Trecho de origem ::

SÃO, SÃO PAULO, MEU AMOR.
“São, São Paulo meu amor
São, São Paulo quanta dor”
Tom Zé.
Eu estava no Teatro Record naquela noite fazendo coro pelo Divino Maravilhoso do Caetano Velloso, cantado divinamente pela Gal Costa, cantora que me parecia saída diretamente de um ninho de sabiás para o palco daquele teatro esfuziante e barulhento, saturado com mil cartazes e vozes, cada um defendendo a sua preferência. Aquilo era mais animado que um comício, mais politizado que uma convenção de partidos.
Em 1968, aquela era a política que podíamos fazer, a preferência que podíamos exercer, o sentimento que podíamos exprimir. Mil novecentos e sessenta e oito, como disse o Zuenir Ventura, foi o ano que não acabou. Ele ficou nas nossas almas, como âncoras de um espírito que jamais se conformaria a um tu deves, pois tudo que havia em nossas almas era um tributo ao tu queres.

Exercício :: Dê sequência ao texto sobre a noite de 1968 no Teatro Record, começando logo após a última frase.

Registros armazenados ::
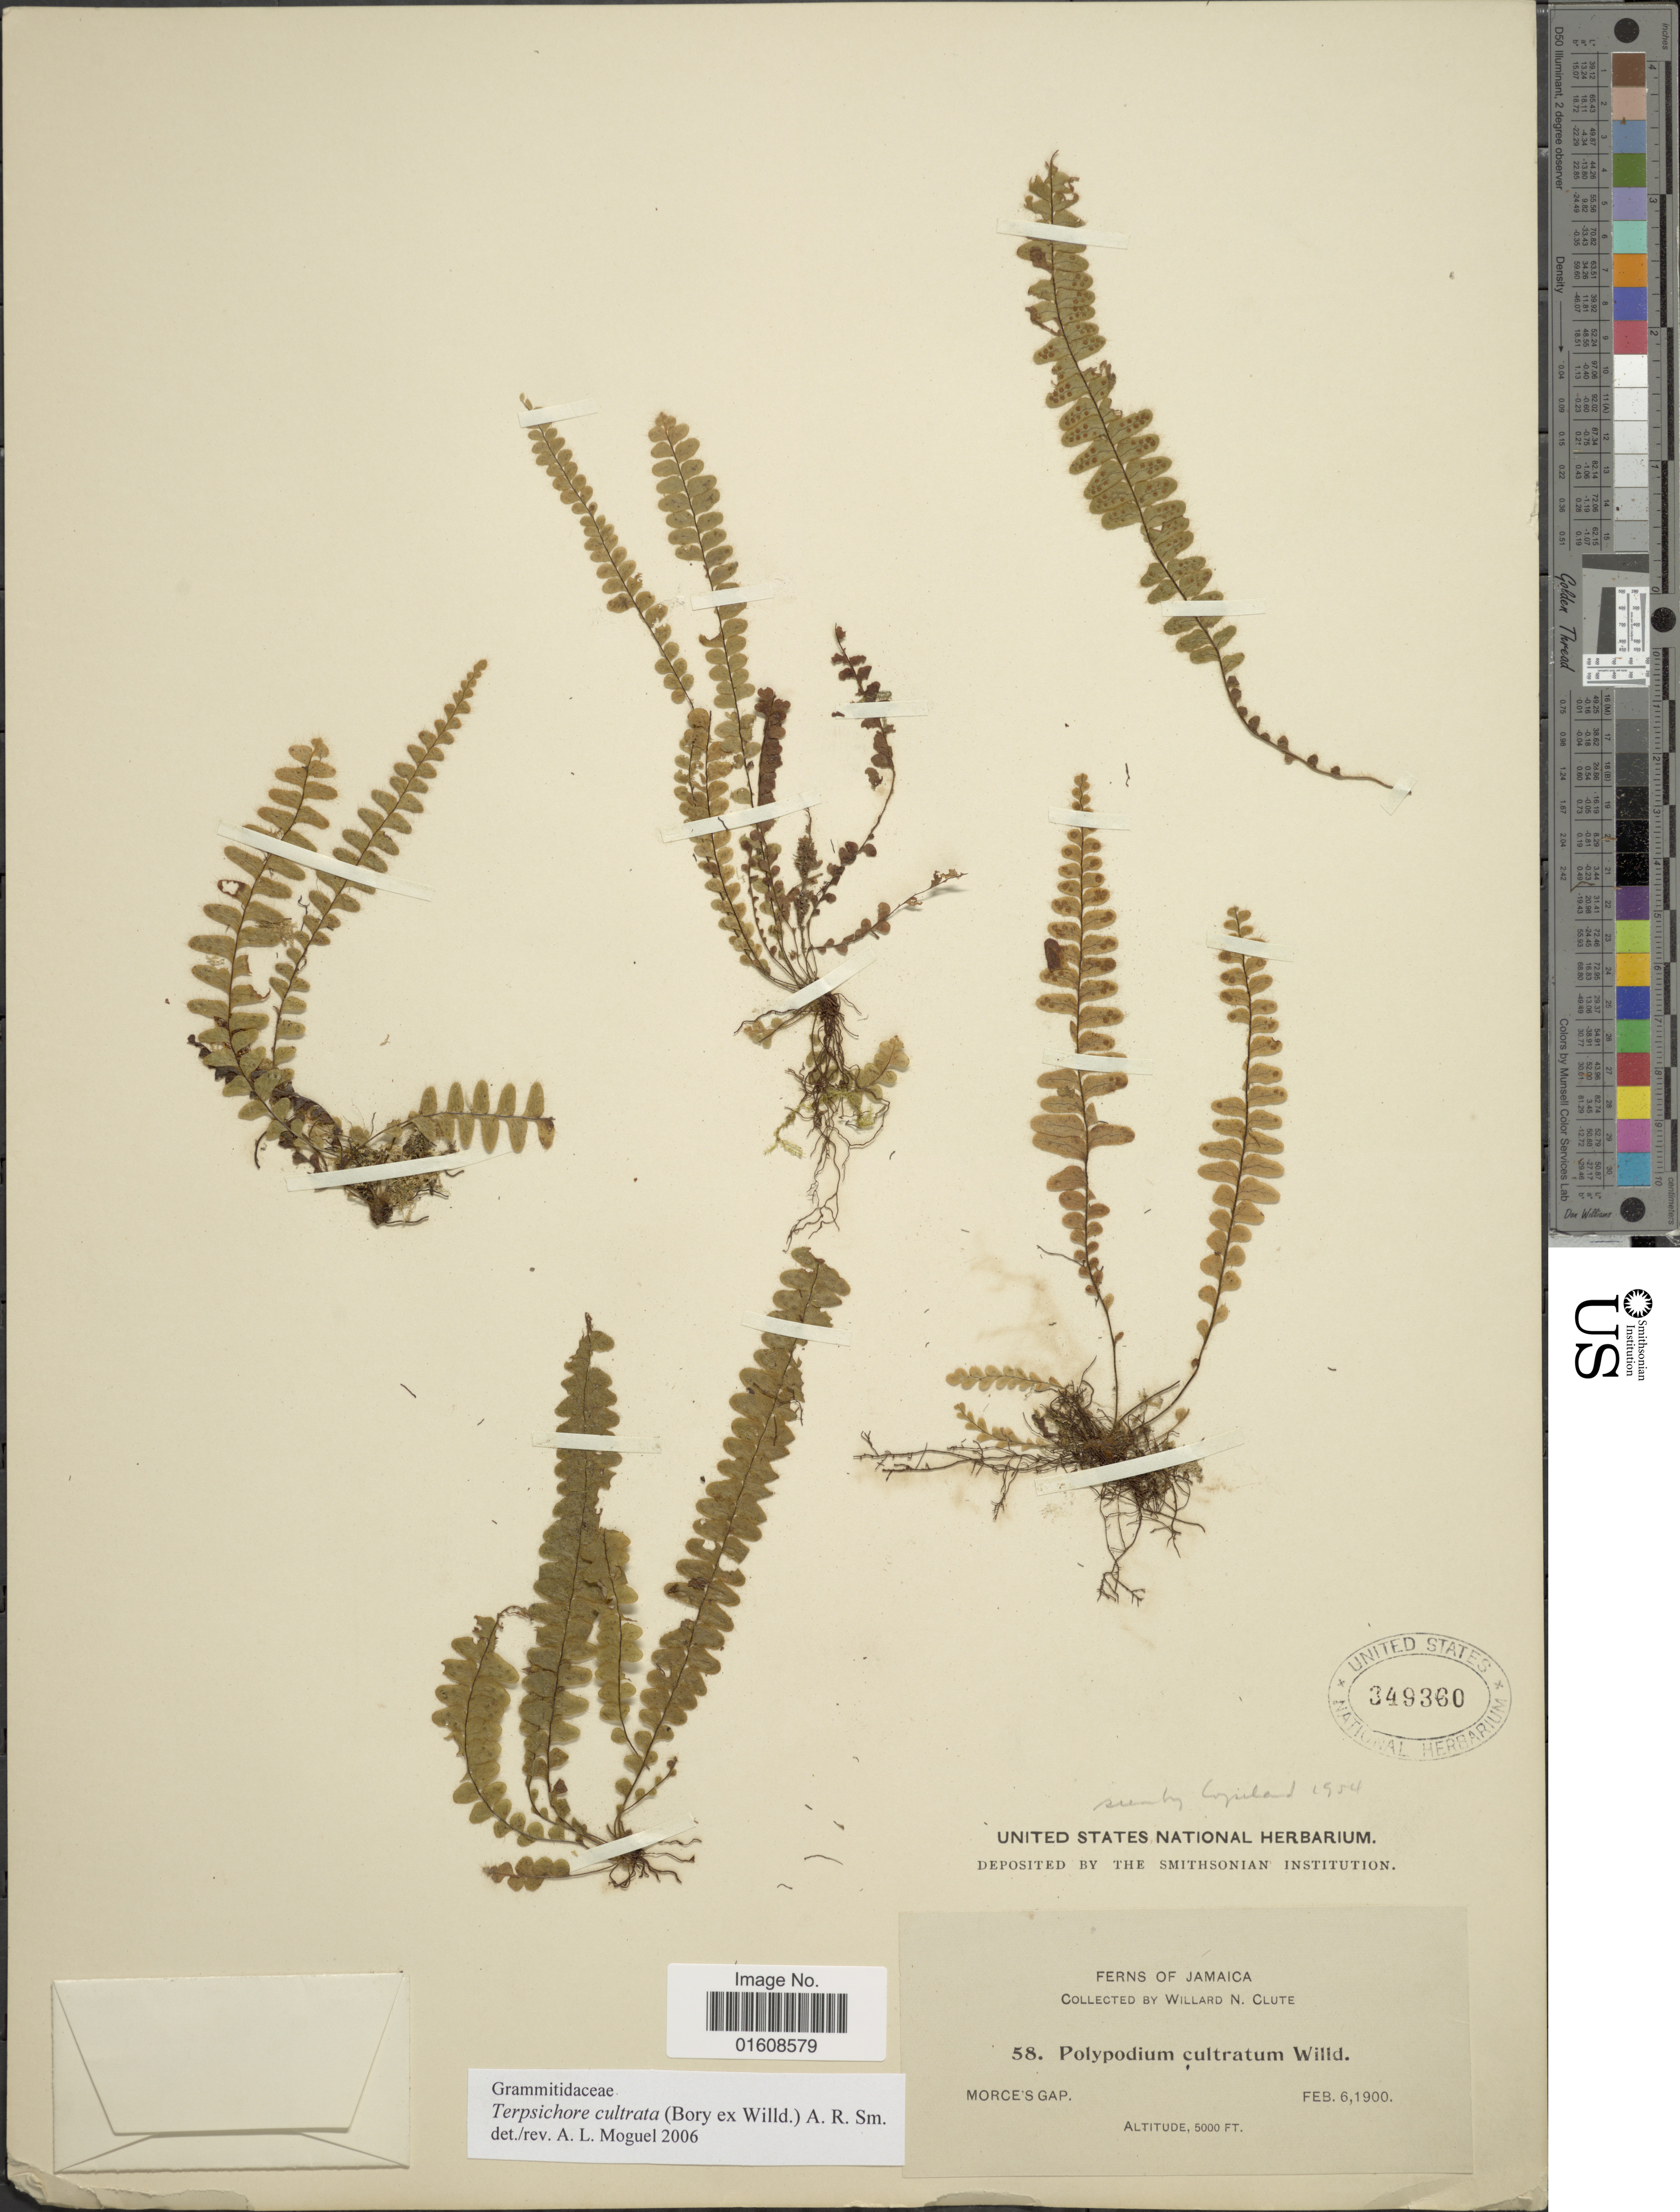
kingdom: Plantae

==

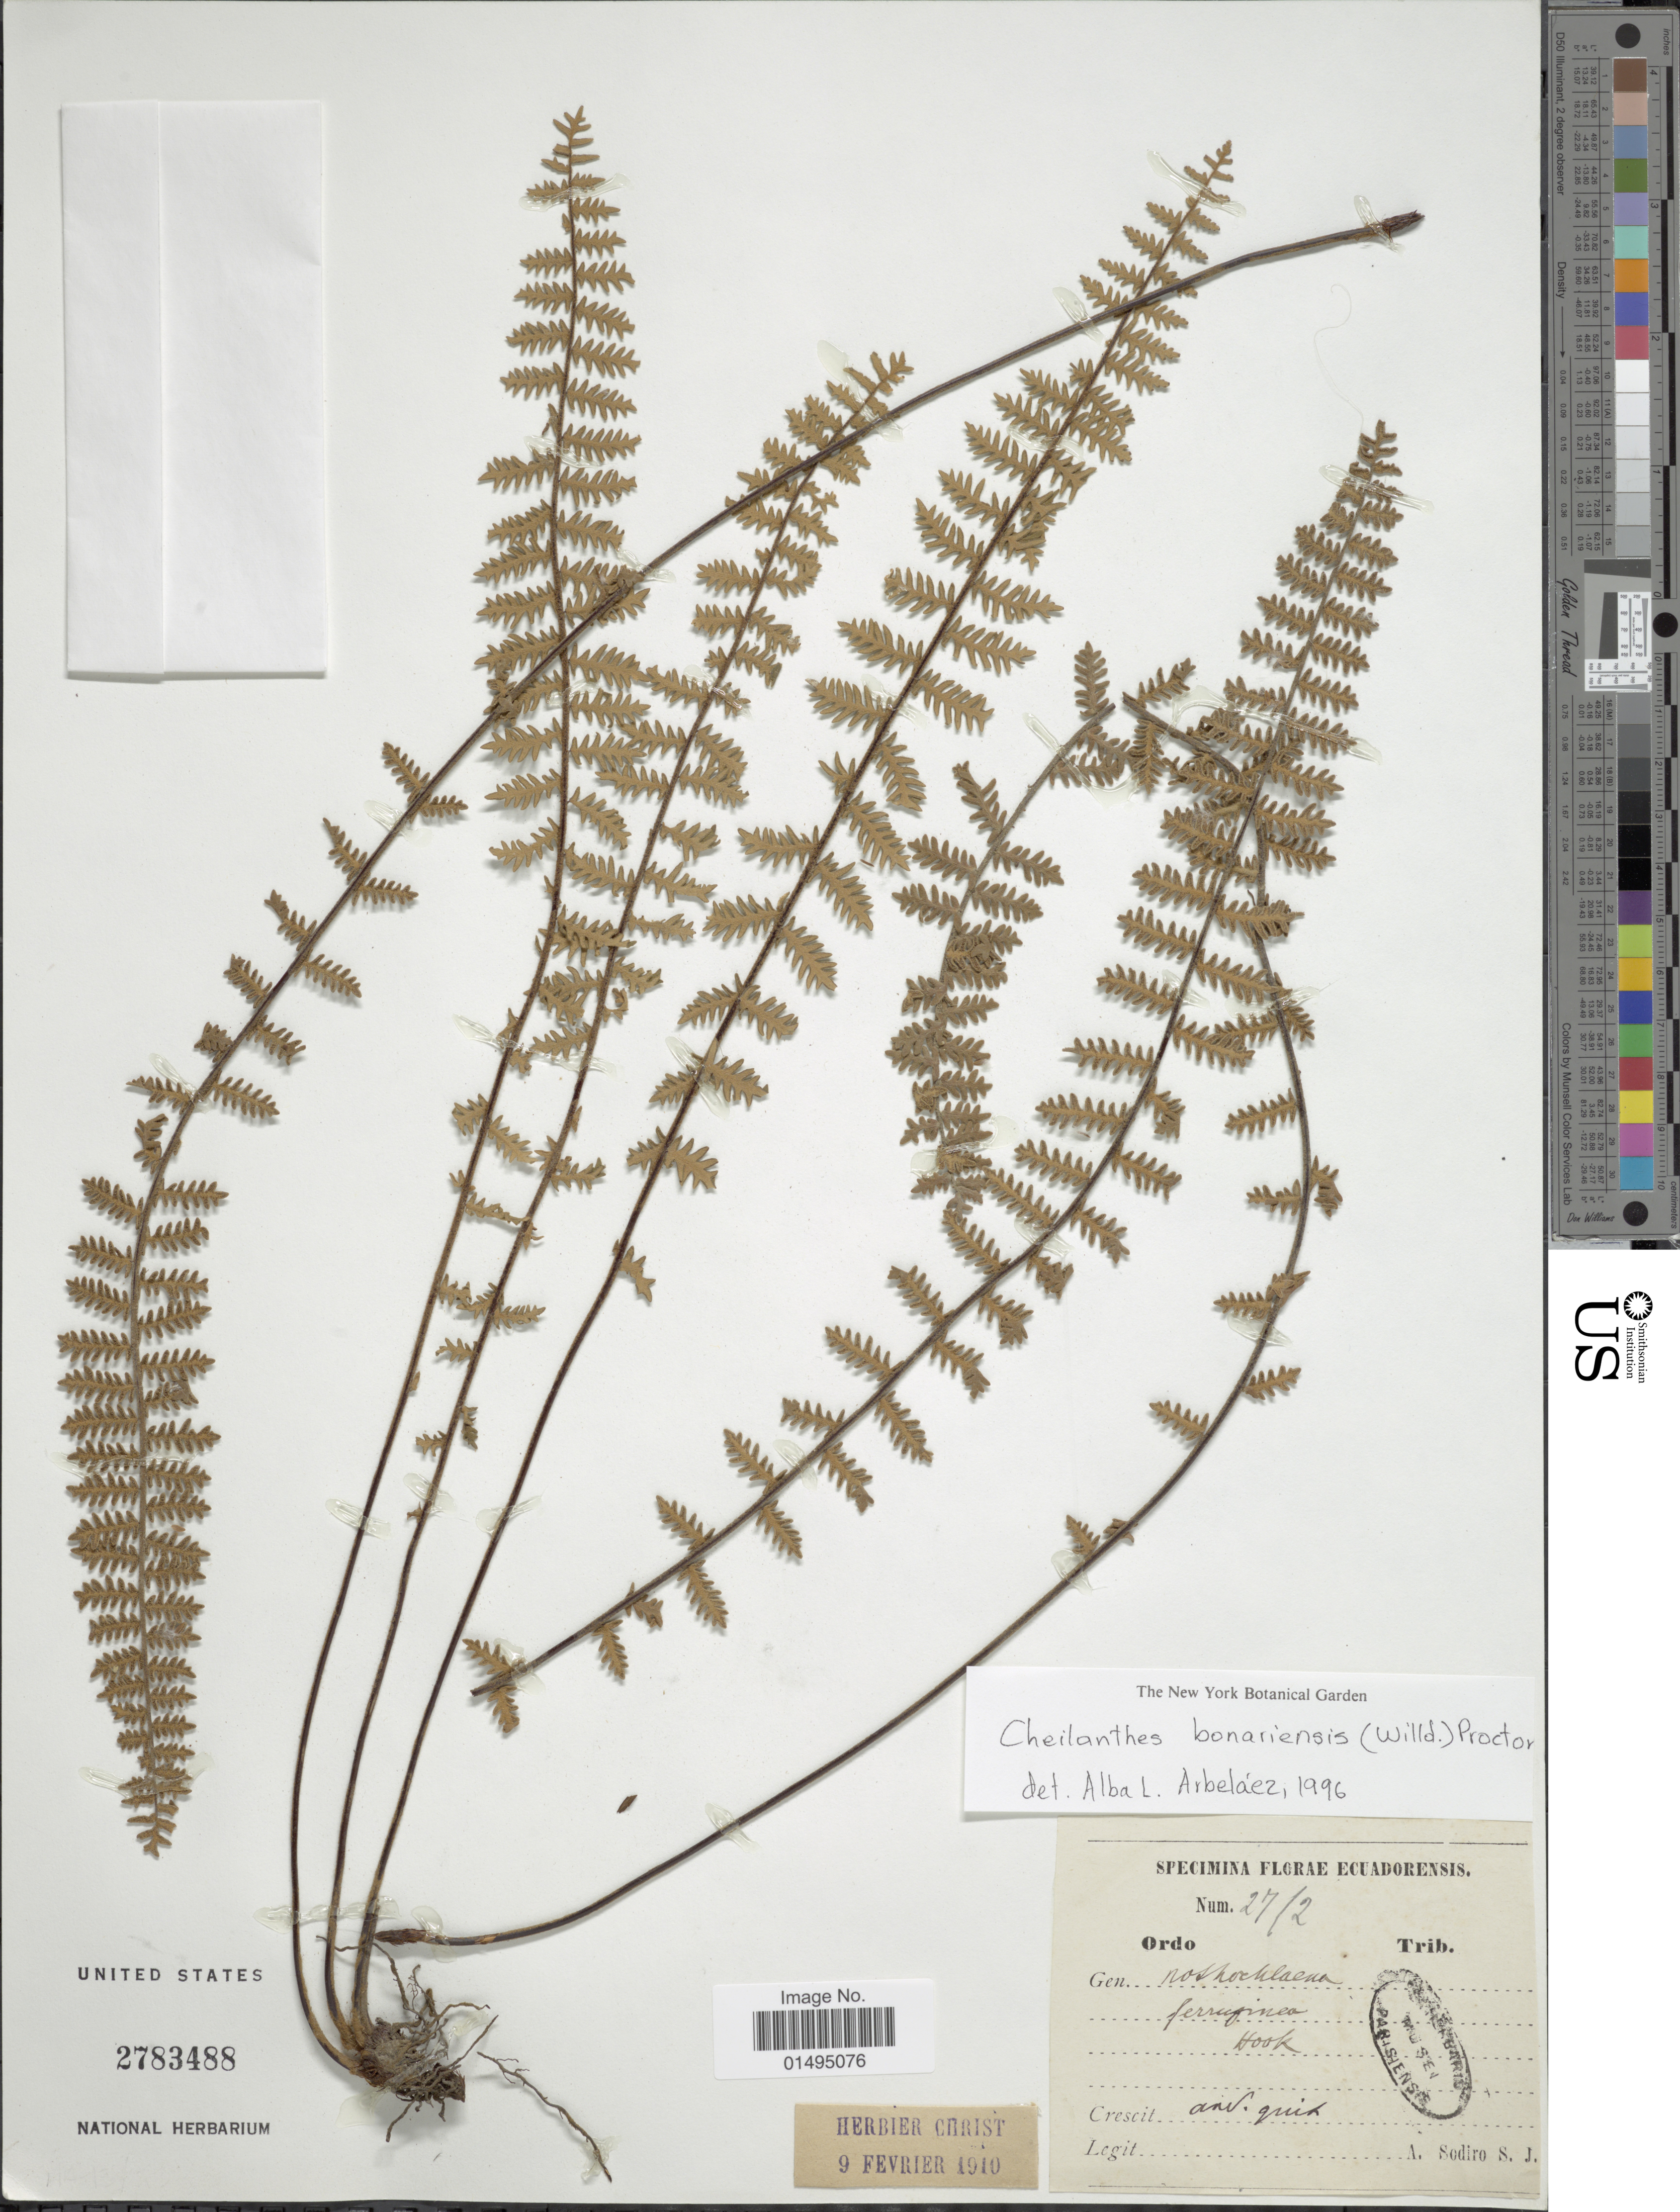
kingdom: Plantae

Resultado do exercício ::
"São oito milhões de habitantes, De todo canto em ação, Que se agridem cortesmente, Morrendo a todo vapor, E amando com todo ódio, Se odeiam com todo amor," dizia a canção do Tom Zé, que ganhou aquele inesquecível festival. Eu e minha “troupe” da PUC torcíamos, como já disse, pelo Caetano, com seu Divino Maravilhoso. Caetano, com seus novos baianos, era uma novidade estilística que estava saindo da Bahia e ganhando o país com seu jeito debochado de ver a vida e sua rebeldia socialista de caboclo afro-brasileiro que procurava adaptar a cultura hippie dos anos sessenta ao modo de viver carioquesco e soteropolitano que então parecia ser a tendência da juventude estudantil daqueles anos de chumbo. E eles vieram vender essa idéia - o tropicalismo - justamente na antiga, formal e conservadora São Paulo, onde, diga o que disserem, começam todos os caminhos que o espírito brasileiro percorre na sua ânsia de construir um país.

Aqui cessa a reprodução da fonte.